## Activity
Could you give the records below again exactly as they stand?

## Dataset entries
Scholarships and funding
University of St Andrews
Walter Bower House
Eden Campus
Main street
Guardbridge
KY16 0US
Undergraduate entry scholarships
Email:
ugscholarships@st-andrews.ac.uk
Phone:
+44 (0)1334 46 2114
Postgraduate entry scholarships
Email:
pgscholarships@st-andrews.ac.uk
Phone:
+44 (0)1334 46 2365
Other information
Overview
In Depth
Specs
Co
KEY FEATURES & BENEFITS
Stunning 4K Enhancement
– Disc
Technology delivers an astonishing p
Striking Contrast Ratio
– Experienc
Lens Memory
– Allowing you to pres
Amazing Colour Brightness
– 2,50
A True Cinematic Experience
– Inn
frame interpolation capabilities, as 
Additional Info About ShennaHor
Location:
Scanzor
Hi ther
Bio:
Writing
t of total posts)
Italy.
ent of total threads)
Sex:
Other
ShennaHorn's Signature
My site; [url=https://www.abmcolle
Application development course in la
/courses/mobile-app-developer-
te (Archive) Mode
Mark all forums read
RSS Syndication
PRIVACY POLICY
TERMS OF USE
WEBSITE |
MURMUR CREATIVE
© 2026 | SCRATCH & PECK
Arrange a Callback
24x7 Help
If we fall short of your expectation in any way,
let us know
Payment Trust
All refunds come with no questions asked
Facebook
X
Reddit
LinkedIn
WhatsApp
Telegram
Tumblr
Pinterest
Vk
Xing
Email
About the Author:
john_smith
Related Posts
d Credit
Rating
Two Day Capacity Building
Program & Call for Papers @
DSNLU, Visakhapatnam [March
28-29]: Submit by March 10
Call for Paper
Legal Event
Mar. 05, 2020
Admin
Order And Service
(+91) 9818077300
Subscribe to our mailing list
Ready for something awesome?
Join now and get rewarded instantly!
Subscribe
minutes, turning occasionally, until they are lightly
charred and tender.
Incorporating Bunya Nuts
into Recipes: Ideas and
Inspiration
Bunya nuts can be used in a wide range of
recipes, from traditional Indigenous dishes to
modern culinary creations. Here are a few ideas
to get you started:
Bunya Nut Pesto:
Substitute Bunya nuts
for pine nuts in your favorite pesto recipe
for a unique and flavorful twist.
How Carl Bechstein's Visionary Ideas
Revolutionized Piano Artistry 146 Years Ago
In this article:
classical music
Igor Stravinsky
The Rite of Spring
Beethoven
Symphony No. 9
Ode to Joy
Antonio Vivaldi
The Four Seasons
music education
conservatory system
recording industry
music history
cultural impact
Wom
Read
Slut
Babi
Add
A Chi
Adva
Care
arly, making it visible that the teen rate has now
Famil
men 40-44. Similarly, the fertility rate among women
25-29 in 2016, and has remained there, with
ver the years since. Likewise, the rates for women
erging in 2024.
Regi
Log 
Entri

## Answer to this problem
Scholarships and funding
University of St Andrews
Walter Bower House
Eden Campus
Main street
Guardbridge
KY16 0US
Undergraduate entry scholarships
Email:
ugscholarships@st-andrews.ac.uk
Phone:
+44 (0)1334 46 2114
Postgraduate entry scholarships
Email:
pgscholarships@st-andrews.ac.uk
Phone:
+44 (0)1334 46 2365
Other information
Overview
In Depth
Specs
Co
KEY FEATURES & BENEFITS
Stunning 4K Enhancement
– Disc
Technology delivers an astonishing p
Striking Contrast Ratio
– Experienc
Lens Memory
– Allowing you to pres
Amazing Colour Brightness
– 2,50
A True Cinematic Experience
– Inn
frame interpolation capabilities, as 
Additional Info About ShennaHor
Location:
Scanzor
Hi ther
Bio:
Writing
t of total posts)
Italy.
ent of total threads)
Sex:
Other
ShennaHorn's Signature
My site; [url=https://www.abmcolle
Application development course in la
/courses/mobile-app-developer-
te (Archive) Mode
Mark all forums read
RSS Syndication
PRIVACY POLICY
TERMS OF USE
WEBSITE |
MURMUR CREATIVE
© 2026 | SCRATCH & PECK
Arrange a Callback
24x7 Help
If we fall short of your expectation in any way,
let us know
Payment Trust
All refunds come with no questions asked
Facebook
X
Reddit
LinkedIn
WhatsApp
Telegram
Tumblr
Pinterest
Vk
Xing
Email
About the Author:
john_smith
Related Posts
d Credit
Rating
Two Day Capacity Building
Program & Call for Papers @
DSNLU, Visakhapatnam [March
28-29]: Submit by March 10
Call for Paper
Legal Event
Mar. 05, 2020
Admin
Order And Service
(+91) 9818077300
Subscribe to our mailing list
Ready for something awesome?
Join now and get rewarded instantly!
Subscribe
minutes, turning occasionally, until they are lightly
charred and tender.
Incorporating Bunya Nuts
into Recipes: Ideas and
Inspiration
Bunya nuts can be used in a wide range of
recipes, from traditional Indigenous dishes to
modern culinary creations. Here are a few ideas
to get you started:
Bunya Nut Pesto:
Substitute Bunya nuts
for pine nuts in your favorite pesto recipe
for a unique and flavorful twist.
How Carl Bechstein's Visionary Ideas
Revolutionized Piano Artistry 146 Years Ago
In this article:
classical music
Igor Stravinsky
The Rite of Spring
Beethoven
Symphony No. 9
Ode to Joy
Antonio Vivaldi
The Four Seasons
music education
conservatory system
recording industry
music history
cultural impact
Wom
Read
Slut
Babi
Add
A Chi
Adva
Care
arly, making it visible that the teen rate has now
Famil
men 40-44. Similarly, the fertility rate among women
25-29 in 2016, and has remained there, with
ver the years since. Likewise, the rates for women
erging in 2024.
Regi
Log 
Entri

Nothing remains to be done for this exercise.